EXERCISE INSTRUCTIONS> Please copy the text of the entries below word for word, starting with the line that contains "ÜBER NYOTA E.V." and continuing through the line that contains "optimieren sollten". Leave the pictures out of your answer.

[Stored data entries]
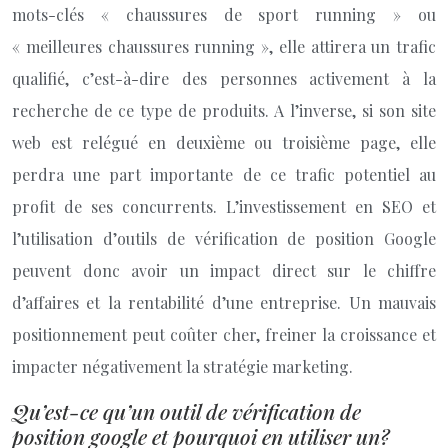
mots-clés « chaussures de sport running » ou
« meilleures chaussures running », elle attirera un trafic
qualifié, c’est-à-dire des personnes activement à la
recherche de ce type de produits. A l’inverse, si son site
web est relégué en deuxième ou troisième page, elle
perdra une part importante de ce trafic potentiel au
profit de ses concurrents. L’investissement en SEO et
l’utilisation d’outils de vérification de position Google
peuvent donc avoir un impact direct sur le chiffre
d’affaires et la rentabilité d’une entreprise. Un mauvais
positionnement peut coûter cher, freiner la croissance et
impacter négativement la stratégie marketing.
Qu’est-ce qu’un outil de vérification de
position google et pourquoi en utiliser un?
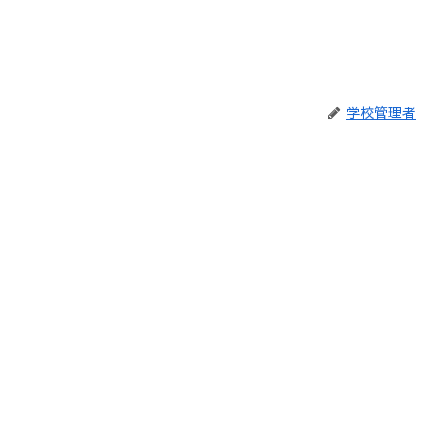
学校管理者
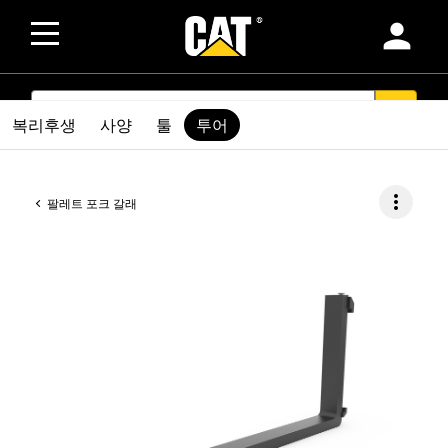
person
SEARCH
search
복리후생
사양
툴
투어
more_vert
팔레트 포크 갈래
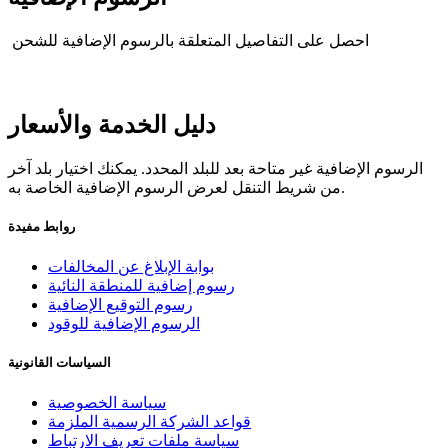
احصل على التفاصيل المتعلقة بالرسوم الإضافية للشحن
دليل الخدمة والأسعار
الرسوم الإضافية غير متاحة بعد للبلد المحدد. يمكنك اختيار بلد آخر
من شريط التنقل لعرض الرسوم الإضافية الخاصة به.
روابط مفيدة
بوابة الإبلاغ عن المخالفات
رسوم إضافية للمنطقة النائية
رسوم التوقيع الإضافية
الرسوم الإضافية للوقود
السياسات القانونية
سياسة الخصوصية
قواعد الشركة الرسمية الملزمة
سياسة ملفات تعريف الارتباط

==

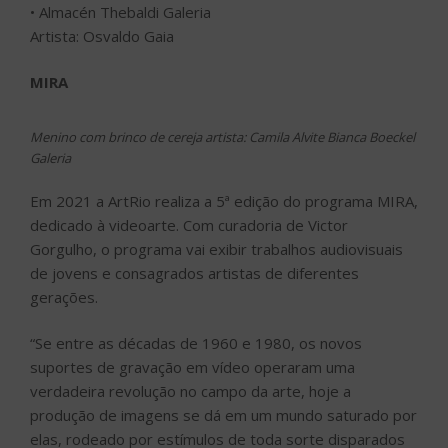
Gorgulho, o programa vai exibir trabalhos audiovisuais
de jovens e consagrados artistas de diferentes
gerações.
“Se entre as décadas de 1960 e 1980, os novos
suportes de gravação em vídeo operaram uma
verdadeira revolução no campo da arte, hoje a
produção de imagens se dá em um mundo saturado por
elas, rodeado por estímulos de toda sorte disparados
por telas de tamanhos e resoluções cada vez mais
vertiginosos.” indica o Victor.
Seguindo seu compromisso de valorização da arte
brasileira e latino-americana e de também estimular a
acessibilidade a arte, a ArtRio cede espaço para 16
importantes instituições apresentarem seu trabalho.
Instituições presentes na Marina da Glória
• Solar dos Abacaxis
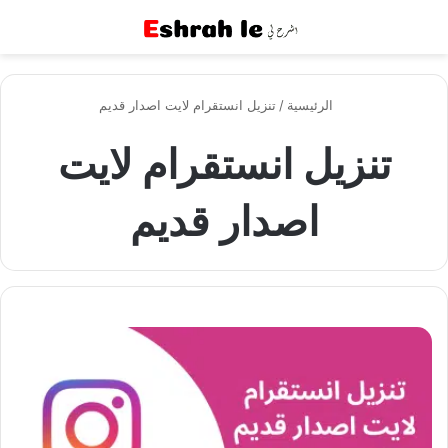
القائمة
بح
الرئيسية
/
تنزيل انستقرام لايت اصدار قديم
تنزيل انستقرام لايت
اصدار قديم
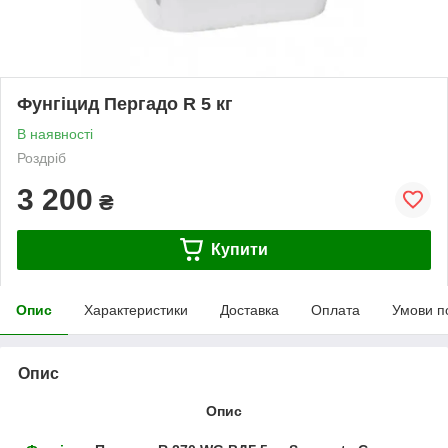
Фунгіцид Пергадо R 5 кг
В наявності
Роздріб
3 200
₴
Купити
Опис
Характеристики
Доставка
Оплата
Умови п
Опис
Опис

==

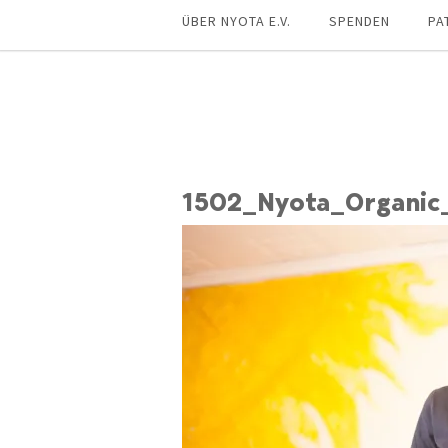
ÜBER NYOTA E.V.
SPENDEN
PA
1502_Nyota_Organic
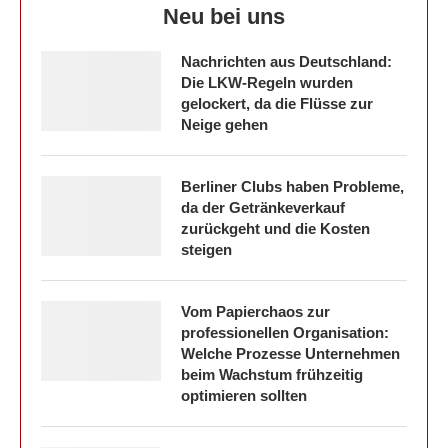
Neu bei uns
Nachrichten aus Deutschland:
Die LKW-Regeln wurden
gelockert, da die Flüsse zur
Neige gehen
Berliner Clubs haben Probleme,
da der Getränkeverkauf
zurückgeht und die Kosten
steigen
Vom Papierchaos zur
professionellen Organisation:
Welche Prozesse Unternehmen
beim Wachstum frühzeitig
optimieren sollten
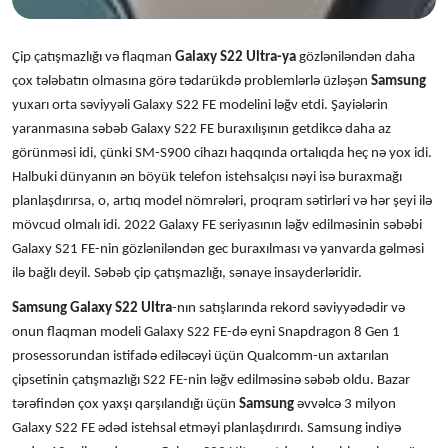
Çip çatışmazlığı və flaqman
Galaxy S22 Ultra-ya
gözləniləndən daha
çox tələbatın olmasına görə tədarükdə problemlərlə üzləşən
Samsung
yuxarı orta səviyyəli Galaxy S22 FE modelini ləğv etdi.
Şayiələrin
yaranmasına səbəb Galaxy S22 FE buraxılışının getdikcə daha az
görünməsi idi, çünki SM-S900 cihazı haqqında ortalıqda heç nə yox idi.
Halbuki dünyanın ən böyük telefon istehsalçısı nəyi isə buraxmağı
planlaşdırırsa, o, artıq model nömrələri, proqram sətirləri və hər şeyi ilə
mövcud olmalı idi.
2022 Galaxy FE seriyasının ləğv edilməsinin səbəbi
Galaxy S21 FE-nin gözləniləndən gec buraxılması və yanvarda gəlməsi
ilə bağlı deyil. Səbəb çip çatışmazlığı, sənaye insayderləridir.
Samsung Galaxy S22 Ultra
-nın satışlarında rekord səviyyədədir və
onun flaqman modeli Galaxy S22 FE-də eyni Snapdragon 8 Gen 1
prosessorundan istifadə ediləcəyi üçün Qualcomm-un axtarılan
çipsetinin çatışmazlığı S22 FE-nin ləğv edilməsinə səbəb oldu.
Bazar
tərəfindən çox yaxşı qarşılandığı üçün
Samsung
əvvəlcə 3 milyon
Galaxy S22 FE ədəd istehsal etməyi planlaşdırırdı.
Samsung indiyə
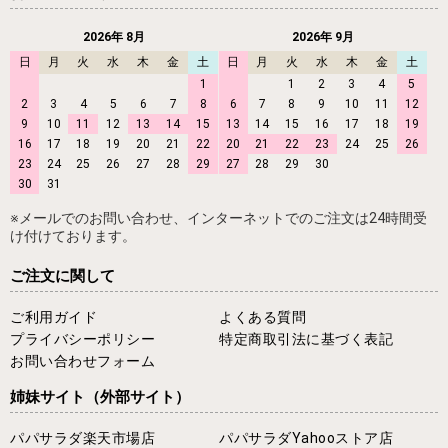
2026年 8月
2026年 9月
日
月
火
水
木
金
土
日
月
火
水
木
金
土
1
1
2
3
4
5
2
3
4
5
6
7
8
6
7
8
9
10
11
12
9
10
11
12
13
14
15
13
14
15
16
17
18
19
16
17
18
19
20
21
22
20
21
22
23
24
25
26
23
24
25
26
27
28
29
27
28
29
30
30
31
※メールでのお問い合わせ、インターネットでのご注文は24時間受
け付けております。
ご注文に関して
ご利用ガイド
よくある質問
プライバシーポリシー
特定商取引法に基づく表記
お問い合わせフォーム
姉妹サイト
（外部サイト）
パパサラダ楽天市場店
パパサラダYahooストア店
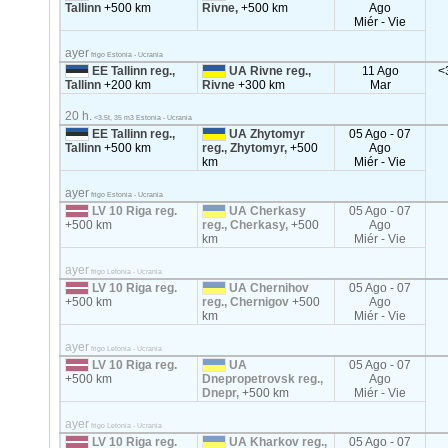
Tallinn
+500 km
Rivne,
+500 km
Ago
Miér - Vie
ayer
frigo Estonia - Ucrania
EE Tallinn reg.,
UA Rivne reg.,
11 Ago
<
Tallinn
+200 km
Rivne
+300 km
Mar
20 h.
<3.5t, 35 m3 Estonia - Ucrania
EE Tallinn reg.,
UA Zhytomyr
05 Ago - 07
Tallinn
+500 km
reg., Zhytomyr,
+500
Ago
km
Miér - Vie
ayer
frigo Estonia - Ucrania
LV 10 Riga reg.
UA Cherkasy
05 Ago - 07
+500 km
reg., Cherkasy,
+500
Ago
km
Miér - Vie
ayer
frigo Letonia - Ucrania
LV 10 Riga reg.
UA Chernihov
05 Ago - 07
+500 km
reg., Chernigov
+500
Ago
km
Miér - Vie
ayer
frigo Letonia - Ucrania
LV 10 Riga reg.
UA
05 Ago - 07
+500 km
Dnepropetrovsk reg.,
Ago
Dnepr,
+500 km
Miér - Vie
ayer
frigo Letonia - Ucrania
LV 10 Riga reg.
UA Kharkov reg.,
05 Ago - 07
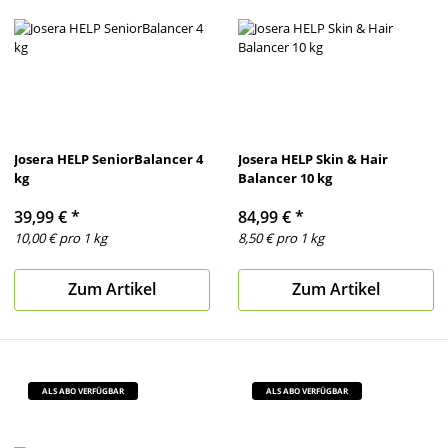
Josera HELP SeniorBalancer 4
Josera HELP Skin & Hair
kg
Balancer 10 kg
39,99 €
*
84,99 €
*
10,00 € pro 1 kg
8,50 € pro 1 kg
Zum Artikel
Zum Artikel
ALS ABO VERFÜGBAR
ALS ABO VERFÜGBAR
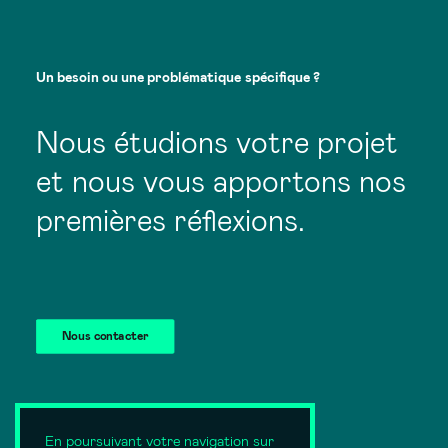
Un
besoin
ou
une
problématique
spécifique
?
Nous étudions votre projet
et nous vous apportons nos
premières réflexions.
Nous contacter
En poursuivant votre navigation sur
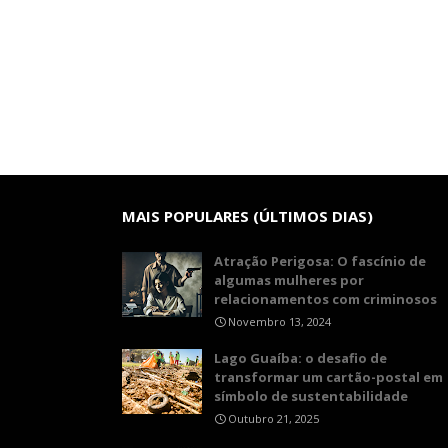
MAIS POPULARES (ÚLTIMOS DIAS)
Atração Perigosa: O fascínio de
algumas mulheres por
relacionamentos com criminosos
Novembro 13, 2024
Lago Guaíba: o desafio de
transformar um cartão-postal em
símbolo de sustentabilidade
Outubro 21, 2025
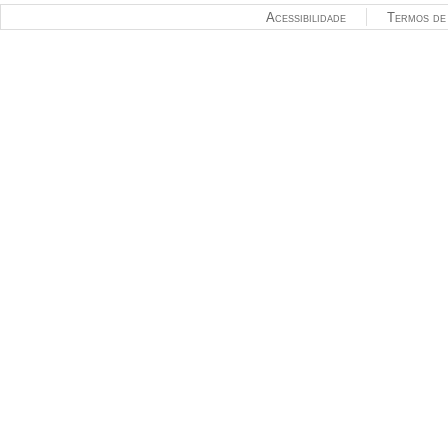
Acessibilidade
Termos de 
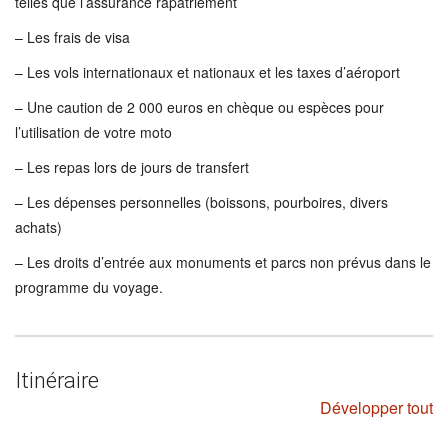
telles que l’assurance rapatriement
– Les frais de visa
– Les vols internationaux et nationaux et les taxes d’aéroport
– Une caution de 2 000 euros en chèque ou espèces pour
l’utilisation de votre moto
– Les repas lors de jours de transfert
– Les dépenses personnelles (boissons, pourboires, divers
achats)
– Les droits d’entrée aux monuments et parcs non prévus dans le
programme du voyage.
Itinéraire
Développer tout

SOLVED PROBLEM>
ÜBER NYOTA E.V.
SPENDEN
PA
1502_Nyota_Organic
Neu bei uns
Nachrichten aus Deutschland:
Die LKW-Regeln wurden
gelockert, da die Flüsse zur
Neige gehen
Berliner Clubs haben Probleme,
da der Getränkeverkauf
zurückgeht und die Kosten
steigen
Vom Papierchaos zur
professionellen Organisation:
Welche Prozesse Unternehmen
beim Wachstum frühzeitig
optimieren sollten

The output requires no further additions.